A worked example of searching and downloading data with R
Author
Sharon Howard
Published
18 May 2025
Introduction
As part of a major overhaul and refresh of the Old Bailey Online in 2023, there were substantial breaking changes to the OBO API. The code here is an example of downloading data from a simple search for one offence with a start and end year.
The notes assume some knowledge of R and the Tidyverse. Some of the key packages required are httr, purrr, rvest and xml2.
The steps involved are:
build a query url
fetch first page of results
if more than 1 page of results
calculate number of queries needed
build the query urls for the extra pages
fetch the extra pages of results
pull trial IDs out of the results
build the per-ID single record URLs
fetch the single items (the slooooooow bit)
extract data (xml, text and metadata)
write the xml and text data to individual files
write the metadata table to a csv file
The XML files downloaded by the code contain the complete (complex) tagging for each trial: offences, verdicts, sentences, names, locations, etc. The TXT files contain the plain text of trials. The metadata is a simplified summary of trial tagging.
Caveats
downloading trials is not going to be speedy
Fetching trials data is likely to take a while if you have more than a handful of results. It’s advisable to test how many results your search will return on the website before running any of this code. (More generally, the website is the best place to test out and refine queries for the API.)
The code below deliberately includes a wait between downloads to be kind to the OBO server.
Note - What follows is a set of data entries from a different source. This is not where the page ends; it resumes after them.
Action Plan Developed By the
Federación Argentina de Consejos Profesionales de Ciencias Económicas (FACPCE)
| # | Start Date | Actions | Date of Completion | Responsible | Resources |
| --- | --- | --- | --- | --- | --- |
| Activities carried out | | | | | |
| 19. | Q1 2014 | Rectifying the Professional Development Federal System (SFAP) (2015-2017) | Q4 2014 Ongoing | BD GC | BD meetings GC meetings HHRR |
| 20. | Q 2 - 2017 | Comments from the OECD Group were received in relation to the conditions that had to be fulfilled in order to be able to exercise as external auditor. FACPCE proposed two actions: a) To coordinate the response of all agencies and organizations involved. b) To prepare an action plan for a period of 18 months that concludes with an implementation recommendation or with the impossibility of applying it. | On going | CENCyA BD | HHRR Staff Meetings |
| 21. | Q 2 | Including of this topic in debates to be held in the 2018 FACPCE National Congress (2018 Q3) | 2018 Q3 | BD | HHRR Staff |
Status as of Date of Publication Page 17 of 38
You don’t have to observe this but it will be very much appreciated if you do. (Apart from politeness, abuse of the servers could lead to getting yourself blocked.)
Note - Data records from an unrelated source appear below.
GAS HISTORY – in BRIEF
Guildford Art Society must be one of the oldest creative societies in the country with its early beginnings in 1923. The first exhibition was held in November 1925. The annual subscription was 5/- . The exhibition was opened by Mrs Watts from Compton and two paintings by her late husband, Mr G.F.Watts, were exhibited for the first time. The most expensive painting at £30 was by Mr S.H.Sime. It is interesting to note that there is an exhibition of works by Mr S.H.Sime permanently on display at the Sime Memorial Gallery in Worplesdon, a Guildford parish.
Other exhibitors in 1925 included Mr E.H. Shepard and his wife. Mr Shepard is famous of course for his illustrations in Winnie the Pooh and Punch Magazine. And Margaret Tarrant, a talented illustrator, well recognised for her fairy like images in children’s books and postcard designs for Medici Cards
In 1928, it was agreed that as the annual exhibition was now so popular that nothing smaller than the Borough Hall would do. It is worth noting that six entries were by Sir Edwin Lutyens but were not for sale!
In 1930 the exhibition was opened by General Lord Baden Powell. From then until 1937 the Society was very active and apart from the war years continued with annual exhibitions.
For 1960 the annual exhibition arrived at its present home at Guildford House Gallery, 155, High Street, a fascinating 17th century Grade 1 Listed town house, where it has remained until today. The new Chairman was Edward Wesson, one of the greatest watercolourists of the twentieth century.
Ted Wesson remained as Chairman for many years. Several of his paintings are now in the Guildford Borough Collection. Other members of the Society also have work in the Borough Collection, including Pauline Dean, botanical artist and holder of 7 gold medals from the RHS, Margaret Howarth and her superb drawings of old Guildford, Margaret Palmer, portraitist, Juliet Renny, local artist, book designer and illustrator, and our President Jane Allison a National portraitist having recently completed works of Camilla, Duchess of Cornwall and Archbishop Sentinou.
handling problems with queries
If you ask for something invalid the API may not always fail in an obvious way (ie, error or 0 results); I recommend always checking the total hits for your query before you run any further code.
If you ever see total hits 203163, you have a problem. Basically, this number is the total results in the database; even if it was what you intended (it probably wasn’t), you won’t be able to get all your results because of the search limit (see the next point).
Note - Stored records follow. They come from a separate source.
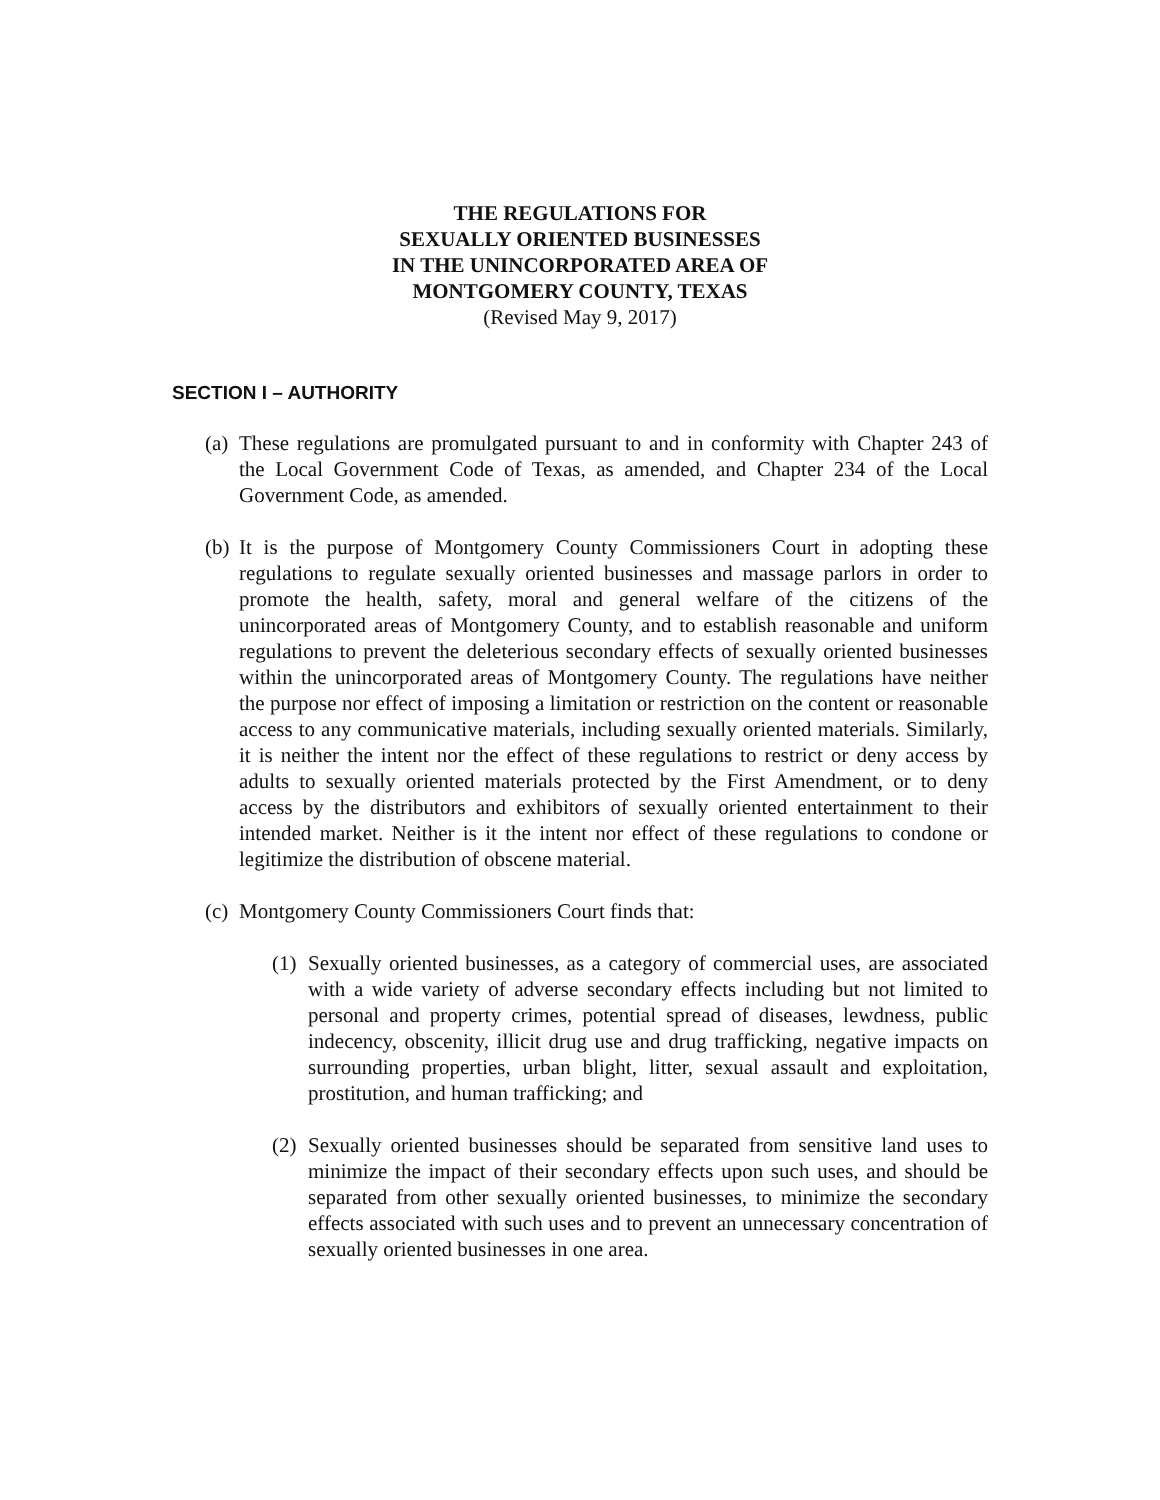THE REGULATIONS FOR
SEXUALLY ORIENTED BUSINESSES
IN THE UNINCORPORATED AREA OF
MONTGOMERY COUNTY, TEXAS
(Revised May 9, 2017)
SECTION I – AUTHORITY
(a) These regulations are promulgated pursuant to and in conformity with Chapter 243 of the Local Government Code of Texas, as amended, and Chapter 234 of the Local Government Code, as amended.
(b) It is the purpose of Montgomery County Commissioners Court in adopting these regulations to regulate sexually oriented businesses and massage parlors in order to promote the health, safety, moral and general welfare of the citizens of the unincorporated areas of Montgomery County, and to establish reasonable and uniform regulations to prevent the deleterious secondary effects of sexually oriented businesses within the unincorporated areas of Montgomery County. The regulations have neither the purpose nor effect of imposing a limitation or restriction on the content or reasonable access to any communicative materials, including sexually oriented materials. Similarly, it is neither the intent nor the effect of these regulations to restrict or deny access by adults to sexually oriented materials protected by the First Amendment, or to deny access by the distributors and exhibitors of sexually oriented entertainment to their intended market. Neither is it the intent nor effect of these regulations to condone or legitimize the distribution of obscene material.
(c) Montgomery County Commissioners Court finds that:
(1) Sexually oriented businesses, as a category of commercial uses, are associated with a wide variety of adverse secondary effects including but not limited to personal and property crimes, potential spread of diseases, lewdness, public indecency, obscenity, illicit drug use and drug trafficking, negative impacts on surrounding properties, urban blight, litter, sexual assault and exploitation, prostitution, and human trafficking; and
(2) Sexually oriented businesses should be separated from sensitive land uses to minimize the impact of their secondary effects upon such uses, and should be separated from other sexually oriented businesses, to minimize the secondary effects associated with such uses and to prevent an unnecessary concentration of sexually oriented businesses in one area.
If there are 0 results and you expected more, first check your query for typos, then check that the website is up and the same search works there. If either the website or the API server has gone down, you may have no choice but to wait for it to come back (especially if it’s a weekend, sorry). If the problem really persists, especially if there’s no obvious reason for it, send an email.
search limit
As far as I know the API is not rate-limited BUT the search has a hard limit of 10000 results (from=9990). Anything after that causes a server error. If your search has more than 10000 results you’ll have to split it up into several smaller searches (eg by date) and combine again afterwards.
Load packages and functions
library(here)
here() starts at /Users/vanity/r_projects/my_websites/obo
library(janitor)
Attaching package: 'janitor'
The following objects are masked from 'package:stats':
chisq.test, fisher.test
── Conflicts ────────────────────────────────────────── tidyverse_conflicts() ──
✖ dplyr::filter() masks stats::filter()
✖ purrr::flatten() masks jsonlite::flatten()
✖ readr::guess_encoding() masks rvest::guess_encoding()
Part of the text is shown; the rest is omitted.